Política: a arte da rapinagem?
(Osmar Rufino Braga)
Há uma linda crônica de Rubem Alves intitulada "Jardim", em cuja inspirada construção ele termina assim: "Metáfora: somos a borboleta. Nosso mundo, destino, um jardim. Resumo de uma utopia. Programa para uma política. Pois política é isto: a arte da jardinagem aplicada ao mundo inteiro. Todo político deveria ser jardineiro. Ou, quem sabe, o contrário: todo jardineiro deveria ser político. Pois existe apenas um programa político digno de consideração. E ele pode ser resumido nas palavras de Bachelard:"O universo tem, para além de todas as misérias, um destino de felicidade. O homem deve reencontrar o Paraíso."
Apesar desta beleza de texto ter sido escrito há muito tempo, é oportuna e atual a reflexão de Rubem Alves.

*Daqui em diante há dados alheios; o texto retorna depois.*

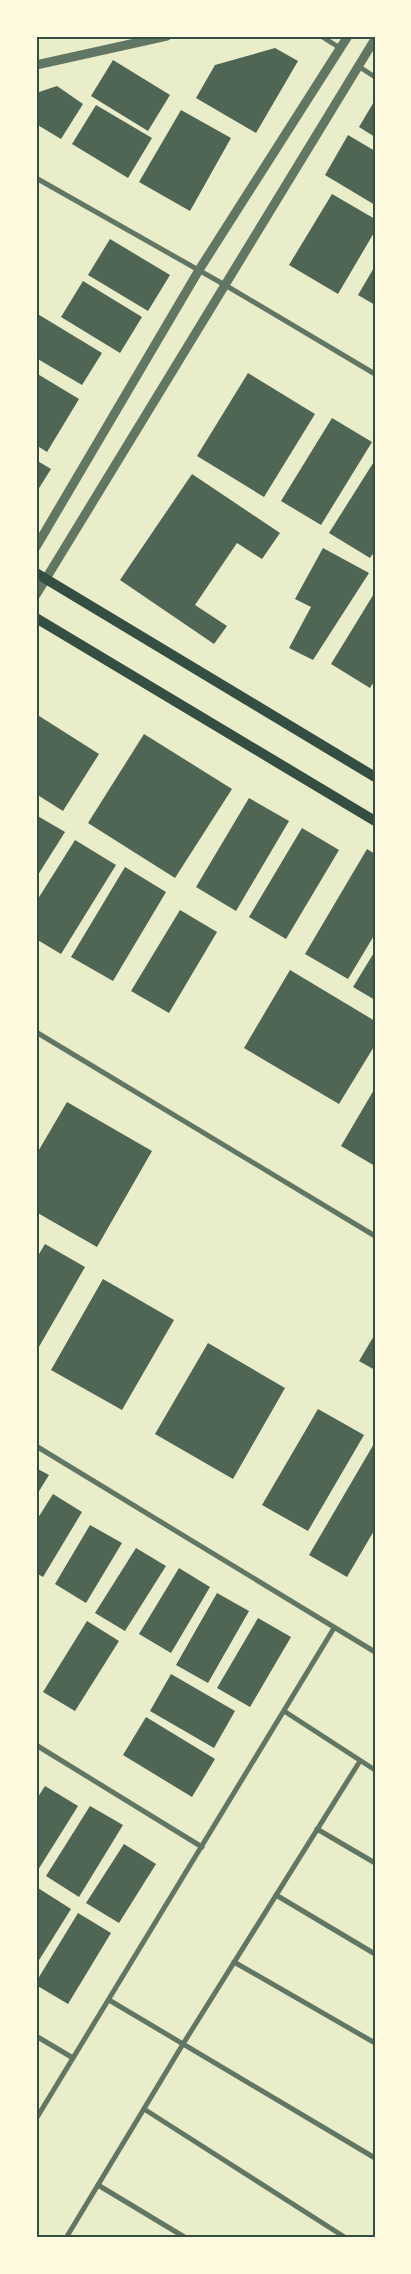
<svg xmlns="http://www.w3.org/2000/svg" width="411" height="2274" viewBox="0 0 411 2274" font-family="'Space Grotesk',sans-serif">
  <rect width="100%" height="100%" fill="#e9edc9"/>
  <g fill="#4f6655">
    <polygon points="275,48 298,61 256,133 196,98 215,65"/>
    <polygon points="113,60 170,95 148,131 91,96"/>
    <polygon points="57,86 83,104 61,139 36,124 36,93"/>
    <polygon points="375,100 375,137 359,127"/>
    <polygon points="96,105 152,138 128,178 72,144"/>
    <polygon points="181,110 231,138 190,211 139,182"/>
    <polygon points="348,135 375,151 375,205 325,175"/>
    <polygon points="332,194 375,219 375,231 338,294 289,265"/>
    <polygon points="110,239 170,275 148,311 88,275"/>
    <polygon points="375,266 375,305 358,295"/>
    <polygon points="83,281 142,317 120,353 61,317"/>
    <polygon points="36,313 102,353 82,385 36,358"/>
    <polygon points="36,373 79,399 47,452 36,445"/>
    <polygon points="248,373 315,414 264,497 197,456"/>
    <polygon points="332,418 372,442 321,525 281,501"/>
    <polygon points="36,460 51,469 36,493"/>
    <polygon points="375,460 375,551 370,558 329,533"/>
    <polygon points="192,474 280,533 262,559 237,543 195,605 227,626 214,644 120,580"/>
    <polygon points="323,548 369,573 313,660 289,648 311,607 295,599"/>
    <polygon points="375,592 375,680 370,688 331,664"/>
    <polygon points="36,714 99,754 63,811 36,794"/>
    <polygon points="144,734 232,789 175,878 88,823"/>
    <polygon points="249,798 289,821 236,911 196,887"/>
    <polygon points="36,815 65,832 36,878"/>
    <polygon points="302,828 339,850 286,939 249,917"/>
    <polygon points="75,840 116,865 61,954 36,939 36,902"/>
    <polygon points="367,849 375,854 375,934 348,979 305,954"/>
    <polygon points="125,867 166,892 113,981 71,957"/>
    <polygon points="180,910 217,932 169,1013 131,991"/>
    <polygon points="375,951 375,1000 353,987"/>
    <polygon points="290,970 375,1021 375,1045 339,1104 244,1048"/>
    <polygon points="375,1088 375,1166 341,1146"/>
    <polygon points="67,1102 152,1151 97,1247 36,1212 36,1155"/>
    <polygon points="45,1244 85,1267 36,1352 36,1259"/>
    <polygon points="103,1279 174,1320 122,1410 51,1370"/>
    <polygon points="375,1334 375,1370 359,1361"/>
    <polygon points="208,1343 285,1388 233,1479 155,1434"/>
    <polygon points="318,1409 364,1435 308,1531 262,1505"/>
    <polygon points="375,1442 375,1529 347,1577 309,1555"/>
    <polygon points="36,1468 49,1475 36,1496"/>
    <polygon points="53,1494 82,1512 43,1577 36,1573 36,1521"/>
    <polygon points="90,1525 122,1543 86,1603 55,1584"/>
    <polygon points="136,1548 166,1566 125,1631 95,1613"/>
    <polygon points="179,1568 210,1587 171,1653 139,1634"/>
    <polygon points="217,1593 249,1611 208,1683 176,1665"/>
    <polygon points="258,1618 291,1637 250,1707 217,1688"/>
    <polygon points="87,1621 119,1641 75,1711 43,1692"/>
    <polygon points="171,1674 235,1711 214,1748 150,1711"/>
    <polygon points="146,1717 215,1759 192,1797 123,1755"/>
    <polygon points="45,1786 78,1806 38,1870 36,1869 36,1800"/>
    <polygon points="90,1806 123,1825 79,1897 46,1876"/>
    <polygon points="124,1844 156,1864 119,1923 86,1903"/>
    <polygon points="38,1888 71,1909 36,1965 36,1892"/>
    <polygon points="78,1913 111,1933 68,2004 36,1985 36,1982"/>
  </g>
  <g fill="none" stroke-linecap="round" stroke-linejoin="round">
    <g stroke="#617663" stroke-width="5">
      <polyline points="321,36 340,48"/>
      <polyline points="358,66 375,77"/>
      <polyline points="36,178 225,285 375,374"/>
      <polyline points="36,1032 375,1236"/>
      <polyline points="36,1446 375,1652"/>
      <polyline points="284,1711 375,1770"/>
      <polyline points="36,1745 202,1847"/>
      <polyline points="317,1829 375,1863"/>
      <polyline points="276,1895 375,1954"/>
      <polyline points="234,1962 375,2043"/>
      <polyline points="109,2000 375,2158"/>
      <polyline points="36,2036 73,2058"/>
      <polyline points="144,2109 346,2238"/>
      <polyline points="36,2119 334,1628"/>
      <polyline points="98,2185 186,2238"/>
      <polyline points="66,2238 183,2044 360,1761"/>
    </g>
    <g stroke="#617663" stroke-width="9">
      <polyline points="36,65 167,36"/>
      <polyline points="36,547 199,270 348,36"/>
      <polyline points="36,595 375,39"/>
    </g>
    <g stroke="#344e41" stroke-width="10">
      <polyline points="36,573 375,777"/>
      <polyline points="36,618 375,821"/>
    </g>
  </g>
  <rect width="411" height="2274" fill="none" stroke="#fefae0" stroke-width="75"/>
  <rect x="38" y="38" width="336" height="2198" fill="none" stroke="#344e41" stroke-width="2"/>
</svg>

Ela nos força a afirmar que a "arte da jardinagem" transformou-se em "arte da rapinagem". A polis é vista como um espaço de rapinagem, onde muitos procuram abocanhar um pedaço, se articulando, fazendo as mais terríveis alianças, usando as mais abomináveis estratégias, tramando as mais ardilosas armadilhas, pois a rapina, nos tempos atuais, é a mais nobre das artes. Não importa o passado do rapinador, sua origem, história, suas práticas, seu discursos; o importante é aprender os ofícios da arte.
O jardineiro já não é o mesmo. Não são os mesmos os seus instrumentos.
É preciso um novo olhar para perceber que as mudanças que afetaram o jardineiro e seus instrumentos, pois estes últimos estão à serviço da rapinagem. Vejamos algumas dessas mudanças: - O partido político, ferramenta natural e própria da "arte da jardinagem" caiu em descrédito geral. Não se muda ou altera o jardim pela via partidária. Só serve para a rapinagem. Como mediação política, não exprime mais a "vontade geral" nem é eficaz no cuidado com o jardim. - A democracia representativa não serve mais ao jardim, o povo prefere a democracia direta. Esta última é mais eficiente e eficaz na luta pela manutenção do jardim e na defesa de seus direitos. É um grande inseticida contra a rapinagem.- Infelizmente (ou felizmente?) dependemos das personalidades, figuras que personalizaram a política partidária. São homens e mulheres que incorporam a figura do jardineiro, mas a partir de si mesmos e de sua história. Conservam o poder graças a mídia, o palanque eletrônico.- Fala-se mais hoje de direitos em relação ao jardim do que de ideologias. Defende-se o jardim com projetos sociais, em nome dos direitos, e muito pouco em nome das ideologias, de projetos ideológicos. - A luta pela preservação e manutenção do jardim é feita com base na valorização do poder local. Lutas amplas ou em nível macro perderam sua força ou não são mais necessárias. O jardineiro é, por natureza, poiético, tem a capacidade de criar, é sensível ao jardim, está atendo às suas necessidades e linguagens; é, em essência, cuidadoso.
O desafio é este: resgatar em nós e nas nossas organizações a nossa vocação para a jardinagem. Mais que isso, sustentar essa vocação para continuar cuidando do jardim de todos e para todos: a nossa cidade, o nosso pais, o cosmos.